Identifying Issues
As a community group it is important to know and understand the features and priorities of your community. To do this, you will need to engage with people and/or conduct research.
This section contains a range of resources that will introduce you to some simple yet effective ways to better understand your community and its priorities.
The CPAR (Community Participatory Action Research) programme provides community groups in the South East of England with training and mentoring support in order to plan, carry out and use research for the benefit of their community. CPAR resources should be useful for anyone interested in carrying out their own research.
This online learning resource, divided over 10 modules, is designed to build the skills, confidence and knowledge of refugee-led organisations and refugee supporting organisations, although most of the materials will be useful to any community group.
Understanding Scottish Places is an online tool that helps you to better understand and compare the places where you work and live. Just type the name of any town in Scotland into the search bar to get started.

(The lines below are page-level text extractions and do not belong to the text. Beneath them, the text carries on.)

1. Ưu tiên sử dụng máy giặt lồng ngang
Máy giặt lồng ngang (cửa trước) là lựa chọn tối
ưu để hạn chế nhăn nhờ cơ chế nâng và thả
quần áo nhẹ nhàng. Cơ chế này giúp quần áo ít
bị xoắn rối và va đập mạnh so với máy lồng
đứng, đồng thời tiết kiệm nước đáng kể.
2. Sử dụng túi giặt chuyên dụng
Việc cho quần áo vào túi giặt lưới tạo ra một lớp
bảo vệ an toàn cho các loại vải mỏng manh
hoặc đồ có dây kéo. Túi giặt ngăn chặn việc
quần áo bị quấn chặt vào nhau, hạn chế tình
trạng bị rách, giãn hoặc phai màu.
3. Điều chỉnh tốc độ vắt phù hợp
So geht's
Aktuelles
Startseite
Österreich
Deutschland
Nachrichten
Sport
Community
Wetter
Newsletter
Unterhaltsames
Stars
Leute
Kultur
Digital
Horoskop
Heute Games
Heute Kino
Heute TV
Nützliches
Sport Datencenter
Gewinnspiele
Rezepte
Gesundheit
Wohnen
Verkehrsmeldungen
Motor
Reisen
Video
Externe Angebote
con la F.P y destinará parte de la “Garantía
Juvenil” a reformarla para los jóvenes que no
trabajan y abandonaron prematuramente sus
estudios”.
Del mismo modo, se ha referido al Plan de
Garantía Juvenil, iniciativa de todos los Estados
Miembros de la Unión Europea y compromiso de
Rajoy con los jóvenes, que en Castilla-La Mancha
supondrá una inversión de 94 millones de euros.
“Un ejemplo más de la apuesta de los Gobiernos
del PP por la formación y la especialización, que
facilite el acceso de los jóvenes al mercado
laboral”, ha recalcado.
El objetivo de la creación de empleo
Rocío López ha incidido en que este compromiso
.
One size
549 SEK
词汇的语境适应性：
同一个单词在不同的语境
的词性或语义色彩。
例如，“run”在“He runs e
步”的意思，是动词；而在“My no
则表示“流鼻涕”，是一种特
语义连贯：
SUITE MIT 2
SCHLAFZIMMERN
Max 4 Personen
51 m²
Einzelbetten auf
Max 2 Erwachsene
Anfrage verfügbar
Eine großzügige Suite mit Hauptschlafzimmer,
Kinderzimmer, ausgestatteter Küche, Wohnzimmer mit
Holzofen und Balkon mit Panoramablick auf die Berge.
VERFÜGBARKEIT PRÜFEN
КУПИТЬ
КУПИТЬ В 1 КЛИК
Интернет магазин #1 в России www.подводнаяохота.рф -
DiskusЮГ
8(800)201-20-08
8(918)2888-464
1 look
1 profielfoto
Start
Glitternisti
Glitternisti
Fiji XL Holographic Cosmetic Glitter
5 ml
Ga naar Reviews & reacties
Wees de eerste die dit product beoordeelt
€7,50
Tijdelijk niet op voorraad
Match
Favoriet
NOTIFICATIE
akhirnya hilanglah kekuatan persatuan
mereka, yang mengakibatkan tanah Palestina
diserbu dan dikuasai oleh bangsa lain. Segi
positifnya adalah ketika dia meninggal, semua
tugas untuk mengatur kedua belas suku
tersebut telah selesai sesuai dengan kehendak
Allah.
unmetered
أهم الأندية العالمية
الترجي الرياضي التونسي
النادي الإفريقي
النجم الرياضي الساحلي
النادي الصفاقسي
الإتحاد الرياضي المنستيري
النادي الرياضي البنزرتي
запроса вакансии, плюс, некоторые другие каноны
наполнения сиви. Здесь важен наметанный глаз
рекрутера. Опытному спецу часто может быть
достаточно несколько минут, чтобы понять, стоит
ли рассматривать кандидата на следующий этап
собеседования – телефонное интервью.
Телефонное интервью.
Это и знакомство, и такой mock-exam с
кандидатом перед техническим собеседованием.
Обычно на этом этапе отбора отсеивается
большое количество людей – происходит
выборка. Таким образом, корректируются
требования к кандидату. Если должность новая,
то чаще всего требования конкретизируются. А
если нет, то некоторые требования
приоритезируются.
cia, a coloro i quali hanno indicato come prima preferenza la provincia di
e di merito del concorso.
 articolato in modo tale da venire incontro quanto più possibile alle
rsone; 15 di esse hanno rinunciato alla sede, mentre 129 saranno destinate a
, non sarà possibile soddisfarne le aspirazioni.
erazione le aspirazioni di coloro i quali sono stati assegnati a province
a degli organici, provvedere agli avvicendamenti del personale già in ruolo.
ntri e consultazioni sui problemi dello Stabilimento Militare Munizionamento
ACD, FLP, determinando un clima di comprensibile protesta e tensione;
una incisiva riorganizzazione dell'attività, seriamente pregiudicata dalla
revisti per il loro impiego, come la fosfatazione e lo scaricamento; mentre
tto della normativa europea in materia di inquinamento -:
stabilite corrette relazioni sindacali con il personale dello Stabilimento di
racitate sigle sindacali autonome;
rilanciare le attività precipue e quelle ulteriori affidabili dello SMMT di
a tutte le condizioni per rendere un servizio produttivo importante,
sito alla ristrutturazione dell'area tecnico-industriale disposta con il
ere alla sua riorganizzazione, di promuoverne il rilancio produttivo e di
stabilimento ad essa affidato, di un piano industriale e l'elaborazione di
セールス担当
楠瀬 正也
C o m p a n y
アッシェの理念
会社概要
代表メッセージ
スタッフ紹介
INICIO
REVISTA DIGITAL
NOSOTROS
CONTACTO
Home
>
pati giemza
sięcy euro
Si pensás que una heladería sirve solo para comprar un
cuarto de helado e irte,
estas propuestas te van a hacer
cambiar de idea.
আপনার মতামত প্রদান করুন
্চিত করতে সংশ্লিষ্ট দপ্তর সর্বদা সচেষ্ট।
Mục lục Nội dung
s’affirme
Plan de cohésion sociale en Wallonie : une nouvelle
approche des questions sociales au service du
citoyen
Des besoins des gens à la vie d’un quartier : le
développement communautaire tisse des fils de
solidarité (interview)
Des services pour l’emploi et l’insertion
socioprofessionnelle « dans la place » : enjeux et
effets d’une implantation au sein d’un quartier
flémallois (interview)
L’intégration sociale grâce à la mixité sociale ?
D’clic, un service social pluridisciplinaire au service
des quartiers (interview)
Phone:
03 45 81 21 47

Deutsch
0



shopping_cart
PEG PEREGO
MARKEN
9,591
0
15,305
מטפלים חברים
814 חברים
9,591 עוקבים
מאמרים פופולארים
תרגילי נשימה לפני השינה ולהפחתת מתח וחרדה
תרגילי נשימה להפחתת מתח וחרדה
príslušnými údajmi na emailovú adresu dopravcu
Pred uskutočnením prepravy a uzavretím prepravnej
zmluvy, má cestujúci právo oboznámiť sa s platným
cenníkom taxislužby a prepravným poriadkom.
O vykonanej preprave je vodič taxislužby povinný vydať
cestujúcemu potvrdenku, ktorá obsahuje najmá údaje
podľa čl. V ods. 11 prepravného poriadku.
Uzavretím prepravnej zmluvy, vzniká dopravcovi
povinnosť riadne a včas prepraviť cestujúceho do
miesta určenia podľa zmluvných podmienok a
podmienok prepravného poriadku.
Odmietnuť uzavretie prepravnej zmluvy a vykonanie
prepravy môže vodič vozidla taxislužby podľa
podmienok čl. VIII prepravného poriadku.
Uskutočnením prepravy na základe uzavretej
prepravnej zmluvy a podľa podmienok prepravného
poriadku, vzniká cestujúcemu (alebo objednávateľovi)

Open Data Scotland acts as a central hub for finding open data from all around Scotland, including in your local area. From here you can find local data relating to everything from more important issues such as air quality management and community council boundaries to the more trivial such as baby first names.
The SIMD is a way of helping understand and find which areas in Scotland are ‘deprived’. It could be useful if you want to understand more about the profile of neighbourhoods in your area and where services could be targeted, or if you need to show data relating to poverty and inequality in your community, such as for a funding application.
Through the Ideas Fund, community groups can apply for Community Grants to work with researchers to explore issues important to them.
Community Knowledge Matters is a network bringing together people interested in community-led research shaping practice & policy change in mental health and wellbeing in the Highlands & Islands and beyond.
Support is available to help voluntary and community organisations to collect and use statistical data, including from the Royal Statistical Society and the Scottish Government.
These cards are a flexible and creative way to explore whole systems regeneration. They help to plan how to make communities more sustainable by seeing the interconnectedness between all areas of regeneration.
Green Map is an open source platform for mapping community resources, green spaces and any other assets that contribute to making a place more environmentally sustainable. Community groups can use Green Map to create their own map, inviting community members to add spaces, organisations and facilities they feel are important.